La hidra policéfala que hoy es Google, cuya hegemonía se extiende por los navegadores, los sistemas operativos para móviles y multitud de servicios, nació en la forma del buscador que desbancó a AltaVista al mejorar sensiblemente la calidad de los resultados. Google basaba la ordenación de los mismos en una idea simplísima, la de las «citaciones»: del mismo modo que un trabajo científico acredita su condición de estudio de referencia cuando es citado por muchos investigadores, los sitios web que reciben muchos enlaces de otros sitios son mejores y merecen ocupar las primeras posiciones.

Por el camino de este proceso se perdieron los hábitos de navegación y descubrimiento de los primeros internautas, que saltaban de unos sitios a otros siguiendo su curiosidad e intereses; en nuestros días, el desmesurado crecimiento de la WWW y la «solución» aportada por los buscadores ha reducido la navegación a ir de Google al primer resultado, para volver otra vez a Google y ver el segundo resultado, y poco más. Por esta conjunción de fenómenos es hora ya de desmitificar cierta visión idílica de Internet como espacio de libertad en el que todos podemos ser emisores y receptores. Es cierto que cualquiera puede crear gratuitamente un blog en tres minutos, y publicar en él un artículo con opiniones primorosamente documentadas y argumentadas; pero, a causa de los hábitos de navegación y el funcionamiento de los buscadores, las posibilidades de que un mil millonésimo blog reciba alguna visita son irrisorias.

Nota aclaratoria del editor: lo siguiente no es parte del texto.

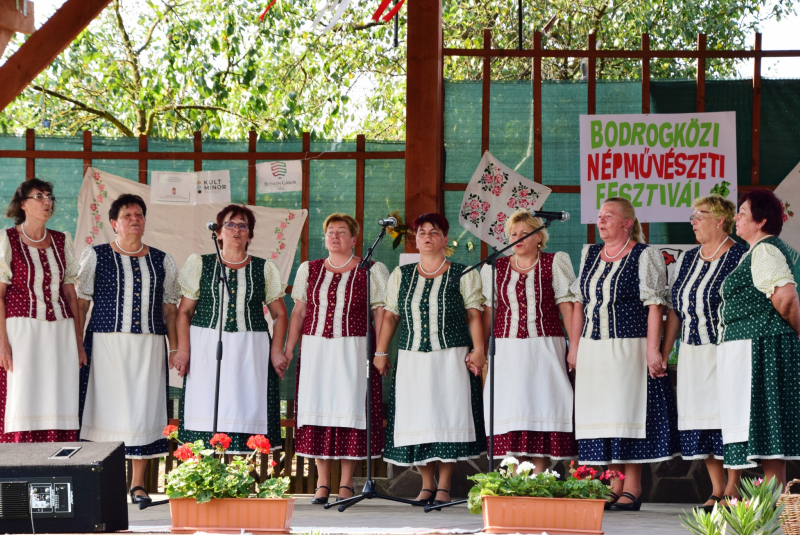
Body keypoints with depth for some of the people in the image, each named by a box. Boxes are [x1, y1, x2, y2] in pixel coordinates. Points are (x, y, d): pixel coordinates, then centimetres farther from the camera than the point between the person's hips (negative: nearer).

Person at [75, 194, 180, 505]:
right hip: (106, 345, -2)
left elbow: (170, 308, 14)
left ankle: (138, 484, 9)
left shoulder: (162, 262, 13)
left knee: (144, 409, 1)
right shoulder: (95, 257, 5)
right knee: (106, 407, -5)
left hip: (149, 347, 3)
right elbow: (80, 303, 2)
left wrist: (175, 349, 7)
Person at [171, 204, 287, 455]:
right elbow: (184, 311, 8)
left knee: (244, 414, -6)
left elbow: (279, 314, 14)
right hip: (206, 350, 0)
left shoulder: (264, 270, 11)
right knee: (207, 414, -8)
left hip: (250, 353, 1)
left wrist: (277, 351, 0)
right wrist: (183, 350, -5)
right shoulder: (200, 265, 10)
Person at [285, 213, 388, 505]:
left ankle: (346, 483, 3)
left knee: (350, 410, -4)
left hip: (354, 350, -3)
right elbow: (299, 311, 13)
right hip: (315, 350, 3)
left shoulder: (372, 271, 3)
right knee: (318, 410, 0)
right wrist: (288, 348, 5)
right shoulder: (309, 270, 12)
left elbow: (380, 314, 0)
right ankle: (322, 483, 7)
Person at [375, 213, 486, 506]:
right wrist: (381, 352, 8)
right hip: (412, 359, 3)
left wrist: (478, 350, -10)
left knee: (448, 418, -5)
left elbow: (474, 316, -1)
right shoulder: (401, 276, 12)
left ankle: (444, 486, 4)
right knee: (416, 421, 0)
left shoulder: (463, 275, 4)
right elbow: (390, 316, 12)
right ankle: (426, 484, 12)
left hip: (452, 359, -2)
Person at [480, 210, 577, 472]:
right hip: (506, 350, 2)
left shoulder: (555, 263, 5)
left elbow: (567, 306, 0)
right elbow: (488, 312, 12)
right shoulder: (495, 267, 13)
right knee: (510, 412, -3)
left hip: (545, 350, -2)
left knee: (541, 411, -5)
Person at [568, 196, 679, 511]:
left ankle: (632, 491, -1)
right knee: (603, 417, 5)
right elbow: (579, 304, 16)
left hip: (630, 350, -6)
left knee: (627, 416, -6)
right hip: (593, 350, 6)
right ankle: (614, 488, 11)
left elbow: (654, 307, -10)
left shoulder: (645, 256, -4)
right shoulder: (589, 255, 14)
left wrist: (653, 350, -17)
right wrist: (575, 346, 10)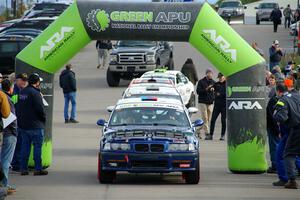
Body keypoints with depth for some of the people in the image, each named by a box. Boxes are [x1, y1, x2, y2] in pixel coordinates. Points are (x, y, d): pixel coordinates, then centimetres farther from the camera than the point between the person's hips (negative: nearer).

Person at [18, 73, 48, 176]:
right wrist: (44, 118, -3)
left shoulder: (22, 92, 9)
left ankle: (23, 169, 10)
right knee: (37, 146, -1)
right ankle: (38, 169, -2)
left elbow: (19, 108, 15)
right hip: (35, 125, -8)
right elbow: (40, 109, -17)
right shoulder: (35, 93, -16)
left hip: (22, 125, 8)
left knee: (25, 147, 10)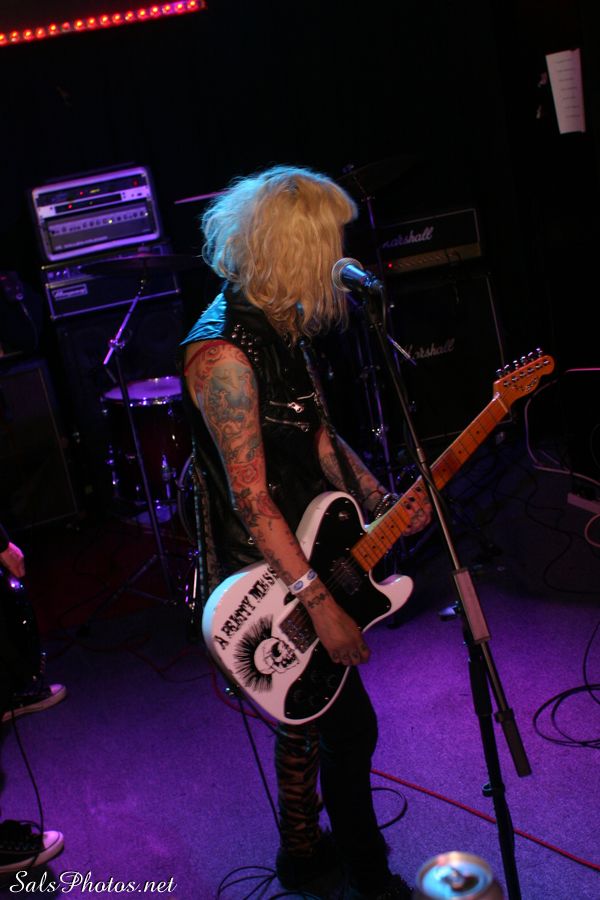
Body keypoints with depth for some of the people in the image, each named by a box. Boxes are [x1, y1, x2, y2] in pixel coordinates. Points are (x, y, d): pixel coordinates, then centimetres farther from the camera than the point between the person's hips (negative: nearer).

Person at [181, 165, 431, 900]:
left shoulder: (281, 325, 4)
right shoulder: (222, 351, -25)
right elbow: (251, 500, -26)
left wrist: (382, 500, 1)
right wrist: (320, 603, -25)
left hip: (307, 553, 9)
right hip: (266, 575, -9)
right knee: (350, 728, 2)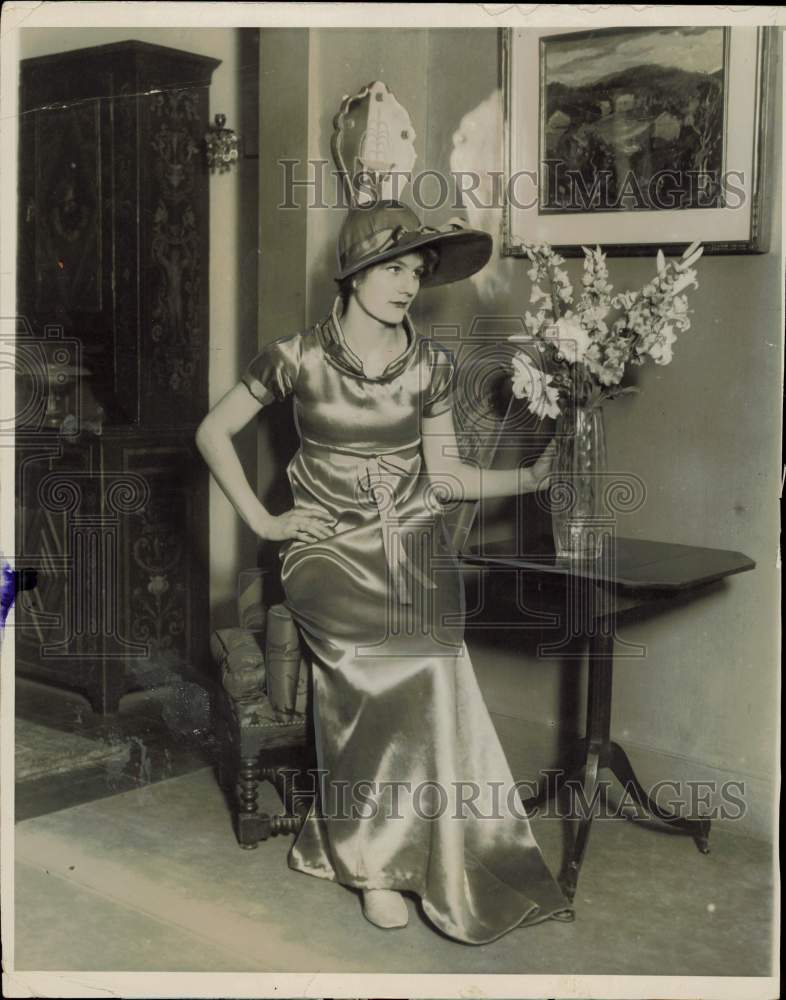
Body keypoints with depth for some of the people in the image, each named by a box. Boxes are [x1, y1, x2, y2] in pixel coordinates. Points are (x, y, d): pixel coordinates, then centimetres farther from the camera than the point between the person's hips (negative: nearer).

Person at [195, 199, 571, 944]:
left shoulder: (432, 365, 4)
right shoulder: (297, 357, -3)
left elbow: (444, 476, 8)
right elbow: (213, 431, 7)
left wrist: (528, 477, -5)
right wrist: (259, 520, 1)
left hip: (413, 540, 3)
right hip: (329, 547, -2)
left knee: (427, 681, -21)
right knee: (399, 668, -24)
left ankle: (381, 847, -2)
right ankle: (377, 854, -6)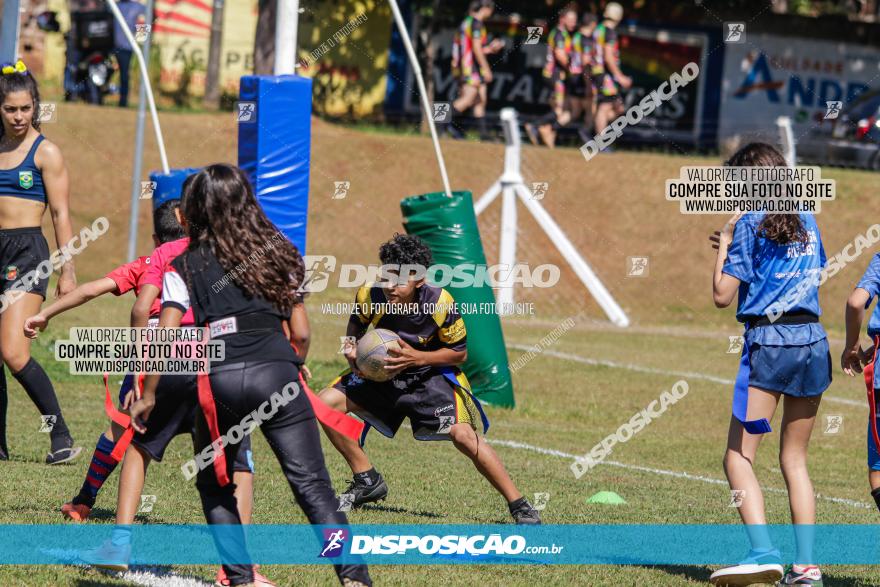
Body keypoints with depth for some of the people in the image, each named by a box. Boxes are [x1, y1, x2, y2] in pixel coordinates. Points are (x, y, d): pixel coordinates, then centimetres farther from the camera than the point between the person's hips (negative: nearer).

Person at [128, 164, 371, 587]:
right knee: (312, 485, -1)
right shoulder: (278, 254, 18)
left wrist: (147, 397, 8)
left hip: (218, 379, -1)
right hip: (275, 371, 1)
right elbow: (299, 331, 18)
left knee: (213, 485, 19)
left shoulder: (185, 268, 11)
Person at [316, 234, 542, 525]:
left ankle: (519, 506, -14)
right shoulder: (370, 295, -21)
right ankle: (368, 481, 8)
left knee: (461, 433, -26)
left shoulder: (440, 303, -28)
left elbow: (459, 352, -14)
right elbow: (356, 325, 4)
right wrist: (352, 349, -17)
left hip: (431, 374, -4)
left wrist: (416, 358, -27)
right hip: (381, 372, 4)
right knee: (326, 403, -11)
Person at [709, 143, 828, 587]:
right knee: (794, 458, 13)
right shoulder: (806, 222, 13)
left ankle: (763, 551, -22)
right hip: (813, 339, 6)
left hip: (768, 342, -6)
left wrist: (724, 245, 8)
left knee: (739, 456, -4)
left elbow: (722, 296, -7)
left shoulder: (751, 224, -5)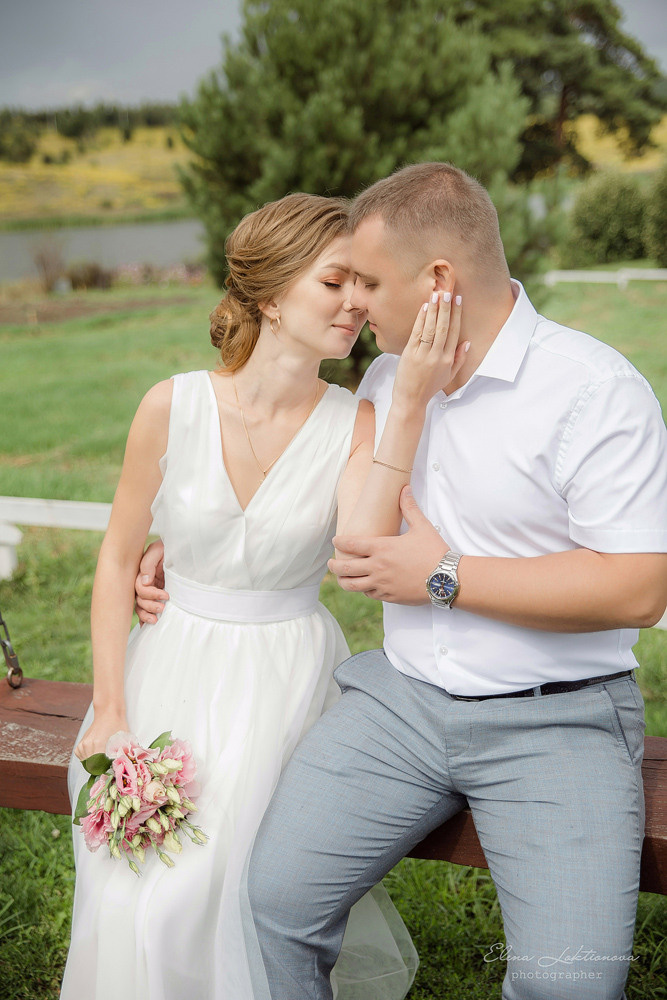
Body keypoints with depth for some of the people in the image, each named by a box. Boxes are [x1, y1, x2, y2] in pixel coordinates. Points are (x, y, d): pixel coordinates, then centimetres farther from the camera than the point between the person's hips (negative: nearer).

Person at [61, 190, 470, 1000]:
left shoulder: (355, 427, -8)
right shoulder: (173, 406, -8)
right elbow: (118, 557, 1)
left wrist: (411, 402, -29)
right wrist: (110, 708, -4)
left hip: (288, 678, -1)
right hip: (171, 665, 1)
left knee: (199, 895, -16)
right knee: (132, 896, -11)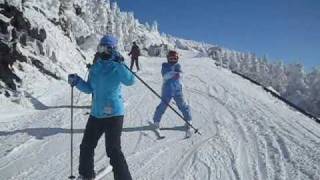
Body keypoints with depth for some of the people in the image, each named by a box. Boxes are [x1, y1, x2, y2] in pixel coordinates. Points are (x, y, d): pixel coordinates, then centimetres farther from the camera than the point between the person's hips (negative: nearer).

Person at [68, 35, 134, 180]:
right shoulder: (94, 68, 8)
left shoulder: (117, 67, -10)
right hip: (96, 113, 8)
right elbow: (89, 89, 15)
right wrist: (77, 82, 0)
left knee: (113, 150, -8)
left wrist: (120, 64, -33)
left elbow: (130, 81, -26)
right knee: (86, 146, 18)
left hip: (113, 113, -7)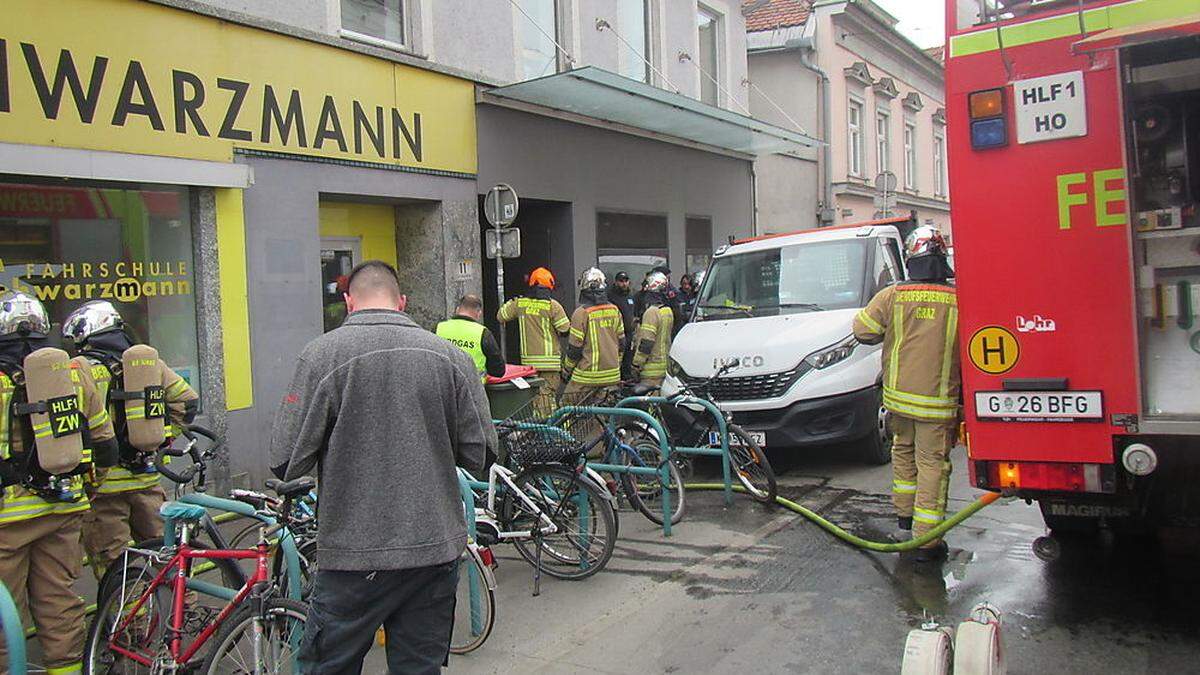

Fuera del ámbito especializado, el otro superviviente de los antiguos servicios es el correo electrónico, no sin haber sufrido una reconversión similar que ha reducido a cero las dificultades de uso. El correo electrónico (la Academia sigue sin aceptar los anglicismos e-mail email) se hizo de inmediato inmensamente popular; en Estados Unidos su volumen superaba ya en 1995 al del tradicional correo postal. Los usuarios actuales ya saben que no es necesario que ambos ordenadores (el emisor y el receptor) estén conectados en el momento del envío, ya que el mensaje que enviamos va a parar al «buzón electrónico» del destinatario, es decir, a una pequeña porción del disco duro de un servidor donde se van almacenando los correos recibidos; si el receptor no está examinando el correo en ese momento, lo verá la próxima que acceda a su buzón.

En los inicios, el correo electrónico requería también el uso de un programa especial (un cliente de correo), que debía instalarse y configurase conforme a los protocolos específicos del servicio, es decir, el POP3 o de correo entrante y el SMTP o de saliente; tenía la ventaja de que sólo se requería conexión a Internet en el instante de la recepción y el envío, lo cual era un ahorro cuando, en la época del módem, se pagaba la conexión por minuto o por hora, en lugar de las actuales cuotas fijas con tiempo ilimitado.

No obstante, en una manifestación más del poder de absorción de la World Wide Web y los navegadores, pronto los clientes de correo fueron substituidos por el llamado correo web: numerosos portales ofrecían gratuitamente la creación de una cuenta de correo y su gestión a través del navegador. Actualmente dominan el mercado Gmail (Google), Outlook (antes Hotmail, de Microsoft) y Yahoo! Mail; todos ellos ofrecen potentes gestores de correo que suman a su facilidad de uso la impagable ventaja de poder consultar el correo en cualquier navegador de cualquier ordenador del mundo.